Aspectos determinantes de problemas encontrados
Portanto, o dimensionamento físico representa suporte técnico para a operacionalização das atividades de enfermagem em todo o espaço hospitalar. Os funcionários vão sozinhos para os quartos e/ou enfermarias e ficam nos postos de enfermagem. Ou ainda, o técnico em enfermagem é um profissional que se prepara desde a graduação (1 ano após a formatura) para atender aos paradigmas exigidos pelo ato de ajudar o indivíduo e a família.
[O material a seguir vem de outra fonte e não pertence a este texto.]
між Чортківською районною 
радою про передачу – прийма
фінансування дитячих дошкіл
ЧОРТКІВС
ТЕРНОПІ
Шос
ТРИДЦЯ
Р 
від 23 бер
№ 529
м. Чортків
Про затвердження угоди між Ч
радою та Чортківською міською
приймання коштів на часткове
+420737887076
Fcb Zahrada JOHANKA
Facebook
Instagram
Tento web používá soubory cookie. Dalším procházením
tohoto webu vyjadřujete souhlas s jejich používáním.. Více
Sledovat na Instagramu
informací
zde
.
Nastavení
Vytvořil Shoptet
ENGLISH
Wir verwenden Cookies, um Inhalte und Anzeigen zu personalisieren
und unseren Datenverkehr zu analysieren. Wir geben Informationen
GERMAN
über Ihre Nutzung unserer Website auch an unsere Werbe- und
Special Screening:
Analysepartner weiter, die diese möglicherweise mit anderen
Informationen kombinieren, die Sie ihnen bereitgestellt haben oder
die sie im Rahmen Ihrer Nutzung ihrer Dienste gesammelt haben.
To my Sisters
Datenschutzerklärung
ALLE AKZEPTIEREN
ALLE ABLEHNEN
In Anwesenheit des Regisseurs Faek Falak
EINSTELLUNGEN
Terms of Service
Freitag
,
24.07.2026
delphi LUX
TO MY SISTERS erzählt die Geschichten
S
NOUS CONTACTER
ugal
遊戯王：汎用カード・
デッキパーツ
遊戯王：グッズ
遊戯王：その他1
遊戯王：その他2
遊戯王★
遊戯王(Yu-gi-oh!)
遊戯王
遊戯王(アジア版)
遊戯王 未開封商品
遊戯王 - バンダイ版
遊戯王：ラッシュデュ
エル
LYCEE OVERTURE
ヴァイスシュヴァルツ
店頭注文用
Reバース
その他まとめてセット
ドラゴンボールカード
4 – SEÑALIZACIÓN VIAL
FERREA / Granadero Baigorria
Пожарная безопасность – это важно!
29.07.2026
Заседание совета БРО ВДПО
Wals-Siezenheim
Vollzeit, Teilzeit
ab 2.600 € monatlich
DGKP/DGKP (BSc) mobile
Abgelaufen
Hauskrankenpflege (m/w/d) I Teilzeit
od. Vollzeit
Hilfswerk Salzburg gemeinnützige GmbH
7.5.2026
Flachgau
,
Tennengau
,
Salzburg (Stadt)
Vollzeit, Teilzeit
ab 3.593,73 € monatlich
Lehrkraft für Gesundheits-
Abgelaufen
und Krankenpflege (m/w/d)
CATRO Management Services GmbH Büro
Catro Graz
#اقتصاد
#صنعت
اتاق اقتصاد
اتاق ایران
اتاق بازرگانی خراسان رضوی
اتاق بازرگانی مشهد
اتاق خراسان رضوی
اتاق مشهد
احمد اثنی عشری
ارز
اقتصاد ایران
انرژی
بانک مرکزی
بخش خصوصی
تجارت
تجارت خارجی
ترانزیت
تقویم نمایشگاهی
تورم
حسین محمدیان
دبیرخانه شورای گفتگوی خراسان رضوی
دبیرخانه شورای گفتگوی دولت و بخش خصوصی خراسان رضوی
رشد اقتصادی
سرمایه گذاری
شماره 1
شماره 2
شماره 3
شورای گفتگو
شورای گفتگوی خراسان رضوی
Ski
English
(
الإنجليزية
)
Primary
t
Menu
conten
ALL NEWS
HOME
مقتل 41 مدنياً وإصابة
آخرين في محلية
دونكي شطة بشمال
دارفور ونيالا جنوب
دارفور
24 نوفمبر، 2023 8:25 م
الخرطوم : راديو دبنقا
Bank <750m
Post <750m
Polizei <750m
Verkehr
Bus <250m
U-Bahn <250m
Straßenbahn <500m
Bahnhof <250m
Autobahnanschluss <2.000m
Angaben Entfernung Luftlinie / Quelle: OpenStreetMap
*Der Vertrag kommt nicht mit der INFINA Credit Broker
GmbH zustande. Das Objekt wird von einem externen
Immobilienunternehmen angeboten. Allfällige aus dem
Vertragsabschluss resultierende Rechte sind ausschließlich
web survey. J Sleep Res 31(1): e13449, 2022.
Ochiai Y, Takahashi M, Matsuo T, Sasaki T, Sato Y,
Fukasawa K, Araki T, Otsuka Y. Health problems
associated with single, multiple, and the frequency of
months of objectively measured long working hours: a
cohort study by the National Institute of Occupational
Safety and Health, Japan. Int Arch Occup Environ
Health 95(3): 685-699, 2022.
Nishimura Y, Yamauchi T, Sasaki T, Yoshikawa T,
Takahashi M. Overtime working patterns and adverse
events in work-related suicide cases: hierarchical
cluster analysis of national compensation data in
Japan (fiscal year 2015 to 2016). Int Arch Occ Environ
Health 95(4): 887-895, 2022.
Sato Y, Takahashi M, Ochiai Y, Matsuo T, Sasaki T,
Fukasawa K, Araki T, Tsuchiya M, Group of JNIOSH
Durante a observação busquei identificar os cuidados de enfermagem do TE, cujos resultados foram traduzidos em temas e categorias. Portanto, a questão foi parcialmente respondida, mas forneceu muitas informações sobre como é desenvolvida a assistência de enfermagem prestada pelo TE. PEREIRA, AL; BACHION M.M.; Cuidados com feridas: análise da produção científica publicada na Revista Brasileira de Enfermagem no período 1970-2003.
Punção venosa periférica: avaliação da atuação de enfermeiros de um hospital geral do interior de São Paulo. TÍTULO DO PROJETO: O técnico em enfermagem na saúde terciária – um desafio em busca de uma assistência qualificada. A proposta da pesquisa é desenvolver um estudo qualitativo com 20 técnicos de enfermagem que atuam na instituição hospitalar há menos de um ano.
Espanhol Descrição: Atención de Enfermería Português Descrição: Cuidados de enfermagem Sinônimos Português: Ajuda de enfermagem. GER e apenas para pacientes: ENFERMAGEM é para a profissão de enfermagem; /legislação & jurisprudência = LEGISLAÇÃO DE ENFERMAGEM ou ENFERMAGEM (como primário) + JURISPRUDÊNCIA (como primário);. É um registro contínuo, do dia a dia, realizado com o objetivo de responder às reações do paciente aos cuidados de enfermagem prestados.
Punção Venosa Periférica: Avaliação da atuação de enfermeiros de um hospital geral do interior de São Paulo.